Białoruski Komitet Śledczy przekazał, że jedna z liderek opozycji Maryja Kalesnikawa został oskarżona o wzywanie do "działania na szkodę bezpieczeństwa państwa". Opozycjonistka pozostanie w areszcie.
Maryja Kalesnikawa, członkini prezydium Rady Koordynacyjnej powołanej przez opozycję białoruską, została zatrzymana 7 września rano w Mińsku przez nieznanych ludzi. Została przewieziona do siedziby wydziału do walki z zorganizowaną przestępczością, gdzie spędziła około połowy dnia. Potem trafiła do KGB Białorusi i tam żądano od niej zgody na wyjazd za granicę. W nocy wywieziono opozycjonistkę na granicę białorusko-ukraińską i siłą próbowano zmusić do opuszczenia kraju. Z relacji współpracowników Kalesnikawej Antona Radniankaua i Iwana Kraucoua, aby tego uniknąć, kobieta porwała swój paszport i przez okno wydostała się z auta, którym razem jechali.

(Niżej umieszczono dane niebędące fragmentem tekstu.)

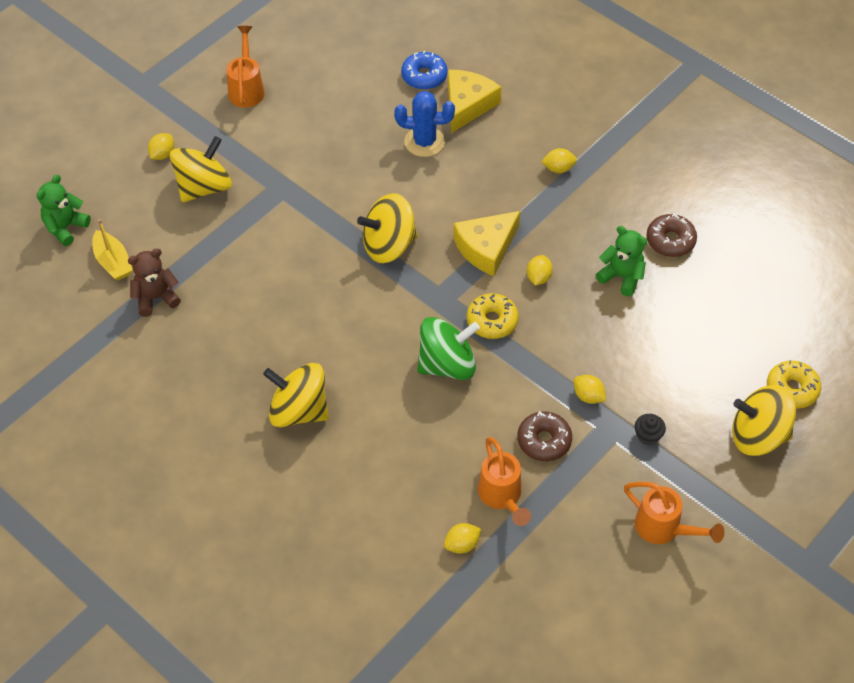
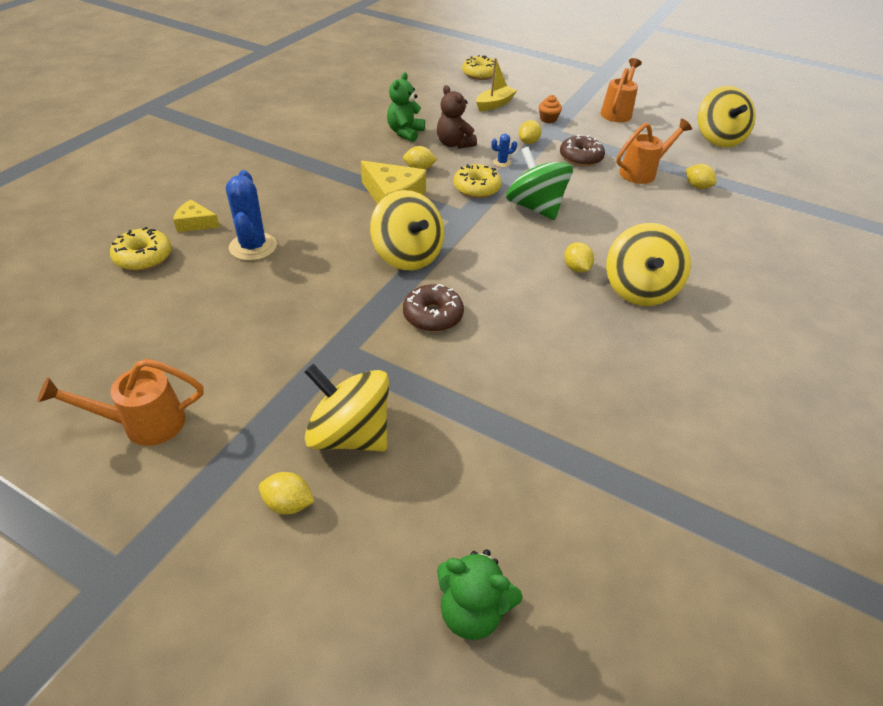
camera: 105 degrees left, 10 degrees down
(113, 262) = (518, 515): yellow boat -> yellow boat (494, 104)
(156, 298) = (558, 444): brown teddy bear -> brown teddy bear (454, 144)
(424, 76) = (143, 257): blue donut -> yellow donut
(467, 105) = (195, 223): yellow cheese -> yellow cheese, size x0.56
(542, 357) = (502, 162): none -> blue cactus
(558, 168) = (286, 166): yellow lemon -> yellow lemon (576, 268)
(648, 435) = (548, 119): black cupcake -> orange cupcake
(670, 241) = (361, 115): brown donut -> brown donut (433, 315)
(758, 436) = (523, 84): yellow spinning top -> yellow spinning top (718, 139)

"Śledczy dziś oskarżyli Maryję Kalesnikawą na podstawie art. 361.3 (wezwania do działań mających na celu zaszkodzenie bezpieczeństwu narodowemu Republiki Białorusi z wykorzystaniem mediów i internetu) Kodeksu Karnego Białorusi" - napisał Komitet Śledczy w komunikatorze Telegram. Podkreślono, że opozycjonistka pozostaje w areszcie, a śledztwo trwa. Za przestępstwa z artykułu 361.3 białoruskiego kodeksu karnego grozi kara pozbawienia wolności od dwóch do pięciu lat.

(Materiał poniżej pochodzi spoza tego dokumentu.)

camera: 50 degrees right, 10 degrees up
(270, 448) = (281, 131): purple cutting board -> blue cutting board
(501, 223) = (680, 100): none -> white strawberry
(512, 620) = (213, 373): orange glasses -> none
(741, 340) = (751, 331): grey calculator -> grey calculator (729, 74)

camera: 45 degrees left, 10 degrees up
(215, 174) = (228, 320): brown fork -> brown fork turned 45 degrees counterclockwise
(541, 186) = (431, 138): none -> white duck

W sobotę adwokat opozycjonistki Ludmiła Kazak powiadomiła, że Kalesnikawa została przeniesiona z aresztu w Mińsku do aresztu śledczego w Żodzinie, ok. 55 km od stolicy.
Kalesnikawa w areszcie
W ubiegłym tygodniu prawniczka poinformowała, że jej klientka przebywa w celi z sześcioma innymi osobami i czuje się dobrze, pomimo przeżytego stresu. W areszcie udzielano jej pomocy medycznej, ponieważ miała skoki ciśnienia i bolało ją serce. Ma siniaki, ponieważ była siłą wpychana do samochodu, którym miała opuścić Białoruś i przytrzymywana.
Z relacji prawniczki wynika, że Kalesnikawa uważa, że została porwana i zamierza prawnie domagać się ustalenia i ukarania sprawców.